1921 — Jane W. Kessler was born. Kessler developed an interdisciplinary and holistic approach to the treatment of children with mental retardation and emotional disorders. She was the first director of the Case Western Reserve Mental Development Center. APA Award for Distinguished Professional Contributions, 1981.
1949 — APA Division 6 (Physiological-Comparative) and Division 3 (Theoretical-Experimental) voted 243 to 25 to combine to form the Division of Experimental Psychology (Division 3). The union lasted until 1962, when Division 6 was reestablished, retaining its original emphasis.

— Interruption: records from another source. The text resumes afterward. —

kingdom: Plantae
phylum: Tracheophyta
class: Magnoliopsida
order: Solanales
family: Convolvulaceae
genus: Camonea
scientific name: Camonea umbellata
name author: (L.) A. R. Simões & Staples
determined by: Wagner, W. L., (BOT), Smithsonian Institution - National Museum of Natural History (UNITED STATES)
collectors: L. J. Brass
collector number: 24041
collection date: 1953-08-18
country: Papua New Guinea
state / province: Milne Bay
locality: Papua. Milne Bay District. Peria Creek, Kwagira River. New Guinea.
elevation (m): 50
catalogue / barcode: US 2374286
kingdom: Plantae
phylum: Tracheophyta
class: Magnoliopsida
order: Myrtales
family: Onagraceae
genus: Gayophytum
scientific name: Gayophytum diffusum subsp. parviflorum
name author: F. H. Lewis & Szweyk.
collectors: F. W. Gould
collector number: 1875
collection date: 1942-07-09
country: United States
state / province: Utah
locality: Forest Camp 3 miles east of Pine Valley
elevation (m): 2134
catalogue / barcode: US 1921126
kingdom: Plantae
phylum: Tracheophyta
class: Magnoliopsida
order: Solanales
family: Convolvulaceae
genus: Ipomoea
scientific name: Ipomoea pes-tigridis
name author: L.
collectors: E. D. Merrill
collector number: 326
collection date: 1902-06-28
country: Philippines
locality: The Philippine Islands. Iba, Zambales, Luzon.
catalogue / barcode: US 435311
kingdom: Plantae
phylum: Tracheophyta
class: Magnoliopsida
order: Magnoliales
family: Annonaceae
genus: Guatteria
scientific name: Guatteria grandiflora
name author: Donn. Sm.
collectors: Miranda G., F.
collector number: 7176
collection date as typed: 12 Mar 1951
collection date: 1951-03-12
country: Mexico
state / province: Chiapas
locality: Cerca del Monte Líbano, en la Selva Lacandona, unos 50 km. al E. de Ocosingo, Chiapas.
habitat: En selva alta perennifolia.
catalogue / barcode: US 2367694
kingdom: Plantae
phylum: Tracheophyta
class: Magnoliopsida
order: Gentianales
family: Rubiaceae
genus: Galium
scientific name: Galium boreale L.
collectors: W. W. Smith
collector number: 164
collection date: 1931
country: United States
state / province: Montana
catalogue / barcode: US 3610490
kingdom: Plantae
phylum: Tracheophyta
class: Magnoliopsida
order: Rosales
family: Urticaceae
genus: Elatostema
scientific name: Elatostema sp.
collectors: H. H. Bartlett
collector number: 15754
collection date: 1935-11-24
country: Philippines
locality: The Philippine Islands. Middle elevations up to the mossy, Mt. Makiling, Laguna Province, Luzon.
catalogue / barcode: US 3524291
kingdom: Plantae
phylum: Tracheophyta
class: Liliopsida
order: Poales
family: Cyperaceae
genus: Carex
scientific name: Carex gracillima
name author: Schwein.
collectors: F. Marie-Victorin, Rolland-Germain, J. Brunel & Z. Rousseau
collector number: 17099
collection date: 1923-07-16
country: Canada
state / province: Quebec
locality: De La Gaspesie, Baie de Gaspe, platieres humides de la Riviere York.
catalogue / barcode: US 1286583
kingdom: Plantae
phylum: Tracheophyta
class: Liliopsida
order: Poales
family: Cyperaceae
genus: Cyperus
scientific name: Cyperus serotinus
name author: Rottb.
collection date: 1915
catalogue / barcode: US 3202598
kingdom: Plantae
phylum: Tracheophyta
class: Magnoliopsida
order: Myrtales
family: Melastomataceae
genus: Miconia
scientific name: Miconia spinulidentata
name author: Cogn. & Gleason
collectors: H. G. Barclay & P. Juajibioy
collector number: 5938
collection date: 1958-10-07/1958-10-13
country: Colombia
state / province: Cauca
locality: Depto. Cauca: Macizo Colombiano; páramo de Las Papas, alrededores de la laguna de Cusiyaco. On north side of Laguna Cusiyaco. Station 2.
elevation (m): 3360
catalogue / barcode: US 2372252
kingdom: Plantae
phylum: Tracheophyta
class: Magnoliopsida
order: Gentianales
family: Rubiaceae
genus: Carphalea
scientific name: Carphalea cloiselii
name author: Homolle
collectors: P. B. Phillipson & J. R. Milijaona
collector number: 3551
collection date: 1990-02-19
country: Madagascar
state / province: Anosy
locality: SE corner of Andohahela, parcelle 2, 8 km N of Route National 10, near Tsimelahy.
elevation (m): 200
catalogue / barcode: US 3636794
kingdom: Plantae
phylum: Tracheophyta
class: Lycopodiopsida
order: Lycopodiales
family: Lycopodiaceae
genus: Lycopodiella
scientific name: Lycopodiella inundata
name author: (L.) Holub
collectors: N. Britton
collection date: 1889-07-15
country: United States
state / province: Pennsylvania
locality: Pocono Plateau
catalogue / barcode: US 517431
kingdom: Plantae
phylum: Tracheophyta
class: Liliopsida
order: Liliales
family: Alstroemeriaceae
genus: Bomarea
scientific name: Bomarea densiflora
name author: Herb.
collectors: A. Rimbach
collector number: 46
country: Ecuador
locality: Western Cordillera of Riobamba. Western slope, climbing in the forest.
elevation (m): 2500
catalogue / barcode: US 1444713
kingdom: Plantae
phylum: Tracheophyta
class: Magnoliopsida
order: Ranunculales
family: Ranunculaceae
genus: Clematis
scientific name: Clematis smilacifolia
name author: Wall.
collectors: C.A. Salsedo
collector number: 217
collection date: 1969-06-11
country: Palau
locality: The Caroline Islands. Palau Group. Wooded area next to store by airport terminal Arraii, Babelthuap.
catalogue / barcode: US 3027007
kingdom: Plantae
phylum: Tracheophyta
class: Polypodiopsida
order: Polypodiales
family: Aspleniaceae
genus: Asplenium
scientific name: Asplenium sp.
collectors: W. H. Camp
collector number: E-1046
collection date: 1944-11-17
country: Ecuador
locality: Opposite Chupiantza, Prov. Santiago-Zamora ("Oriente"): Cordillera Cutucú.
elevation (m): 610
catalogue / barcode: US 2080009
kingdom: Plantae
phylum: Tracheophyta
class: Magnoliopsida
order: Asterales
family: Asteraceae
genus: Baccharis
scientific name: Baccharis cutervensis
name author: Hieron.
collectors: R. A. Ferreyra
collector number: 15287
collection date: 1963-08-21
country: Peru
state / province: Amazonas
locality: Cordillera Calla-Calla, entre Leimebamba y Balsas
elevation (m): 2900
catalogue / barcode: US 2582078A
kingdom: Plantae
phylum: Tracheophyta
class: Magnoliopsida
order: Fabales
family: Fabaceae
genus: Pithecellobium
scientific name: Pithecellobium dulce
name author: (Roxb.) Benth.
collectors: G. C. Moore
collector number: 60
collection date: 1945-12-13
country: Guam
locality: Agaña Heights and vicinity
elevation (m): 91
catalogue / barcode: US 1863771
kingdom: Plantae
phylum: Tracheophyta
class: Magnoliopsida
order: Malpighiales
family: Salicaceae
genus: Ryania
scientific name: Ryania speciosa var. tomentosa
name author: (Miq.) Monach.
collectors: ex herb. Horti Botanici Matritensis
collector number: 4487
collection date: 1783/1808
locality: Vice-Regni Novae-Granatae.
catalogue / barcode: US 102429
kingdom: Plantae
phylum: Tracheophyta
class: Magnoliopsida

1953 — Suzanne Langer's book Feeling and Form, a landmark in aesthetic psychology, was published.
1973 — In an article in Science, Candace Pert and Solomon Snyder of the Johns Hopkins Medical School announced the first biochemical identification of opiate receptors in the brain. Eric Simon (New York University) and Lars Terenius (Uppsala University) are credited with concurrent discovery. Discovery of the brain's natural opioides, or endorphins, followed in 1975.
1983 — The APA's Journal of Comparative Psychology was first published. Jerry Hirsch was the journal's editor. This journal and Behavioral Neuroscience were created by a division of the former Journal of Comparative and Physiological Psychology (JCPP). Interestingly, the JCPP was first published in 1921 under the title of the Journal of Comparative Psychology.
1985 — The first annual meeting of the Society of Psychologists in Management was held in Tampa, Florida.